[Start of Attachment]

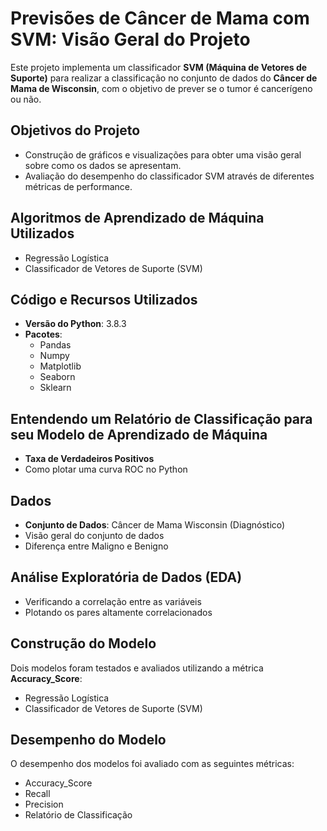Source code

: # Previsões de Câncer de Mama com SVM: Visão Geral do Projeto

Este projeto implementa um classificador **SVM (Máquina de Vetores de Suporte)** para realizar a classificação no conjunto de dados do **Câncer de Mama de Wisconsin**, com o objetivo de prever se o tumor é cancerígeno ou não.

## Objetivos do Projeto

- Construção de gráficos e visualizações para obter uma visão geral sobre como os dados se apresentam.
- Avaliação do desempenho do classificador SVM através de diferentes métricas de performance.

## Algoritmos de Aprendizado de Máquina Utilizados

- Regressão Logística
- Classificador de Vetores de Suporte (SVM)

## Código e Recursos Utilizados

- **Versão do Python**: 3.8.3
- **Pacotes**:
  - Pandas
  - Numpy
  - Matplotlib
  - Seaborn
  - Sklearn

## Entendendo um Relatório de Classificação para seu Modelo de Aprendizado de Máquina

- **Taxa de Verdadeiros Positivos**
- Como plotar uma curva ROC no Python

## Dados

- **Conjunto de Dados**: Câncer de Mama Wisconsin (Diagnóstico)
- Visão geral do conjunto de dados
- Diferença entre Maligno e Benigno

## Análise Exploratória de Dados (EDA)

- Verificando a correlação entre as variáveis
- Plotando os pares altamente correlacionados

## Construção do Modelo

Dois modelos foram testados e avaliados utilizando a métrica **Accuracy_Score**:

- Regressão Logística
- Classificador de Vetores de Suporte (SVM)

## Desempenho do Modelo

O desempenho dos modelos foi avaliado com as seguintes métricas:

- Accuracy_Score
- Recall
- Precision
- Relatório de Classificação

[End of Attachment]

= INSTRUCTIONS FOR THE TASK =
Give the number of lines in the listing that hold "Máquina", with no other words.

= COMPLETED TASK =
3